=== The data ===
■ ■ ■ ■

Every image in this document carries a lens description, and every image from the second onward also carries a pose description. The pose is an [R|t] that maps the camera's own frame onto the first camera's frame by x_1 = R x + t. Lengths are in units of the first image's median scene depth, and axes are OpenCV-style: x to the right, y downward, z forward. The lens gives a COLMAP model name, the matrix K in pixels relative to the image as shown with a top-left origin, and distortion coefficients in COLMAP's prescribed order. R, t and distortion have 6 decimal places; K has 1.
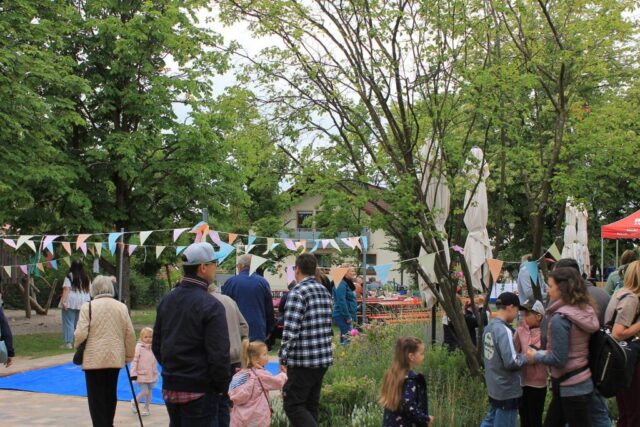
lens RADIAL K [[548.2, 0, 320.0], [0, 548.2, 213.5], [0, 0, 1]] dist [-0.012536, -0.000428]
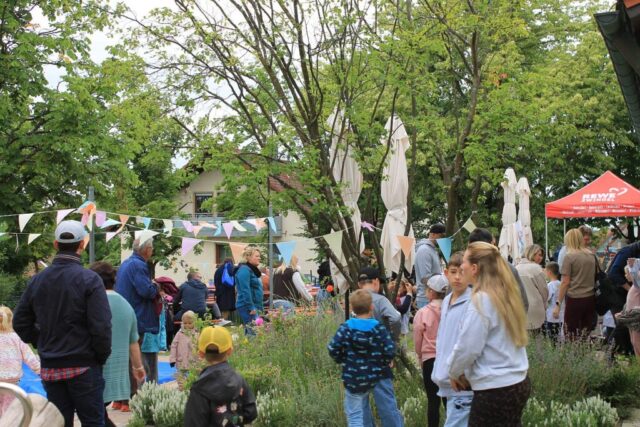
lens RADIAL K [[1022.5, 0, 320.0], [0, 1022.5, 213.5], [0, 0, 1]] dist [0.002321, -0.056801]
pose [[0.997047, -0.016284, 0.075049, 0.039406], [0.017086, 0.999804, -0.010047, 0.057608], [-0.074871, 0.011299, 0.997129, -0.702976]]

■ ■ ■ ■

Reproduce the listing above with "first camera's frame" changed to "reference camera's frame" and all other text unchanged, leaving out the pictures.

=== Output for this exercise ===
Every image in this document carries a lens description, and every image from the second onward also carries a pose description. The pose is an [R|t] that maps the camera's own frame onto the reference camera's frame by x_1 = R x + t. Lengths are in units of the first image's median scene depth, and axes are OpenCV-style: x to the right, y downward, z forward. The lens gives a COLMAP model name, the matrix K in pixels relative to the image as shown with a top-left origin, and distortion coefficients in COLMAP's prescribed order. R, t and distortion have 6 decimal places; K has 1.
lens RADIAL K [[548.2, 0, 320.0], [0, 548.2, 213.5], [0, 0, 1]] dist [-0.012536, -0.000428]
lens RADIAL K [[1022.5, 0, 320.0], [0, 1022.5, 213.5], [0, 0, 1]] dist [0.002321, -0.056801]
pose [[0.997047, -0.016284, 0.075049, 0.039406], [0.017086, 0.999804, -0.010047, 0.057608], [-0.074871, 0.011299, 0.997129, -0.702976]]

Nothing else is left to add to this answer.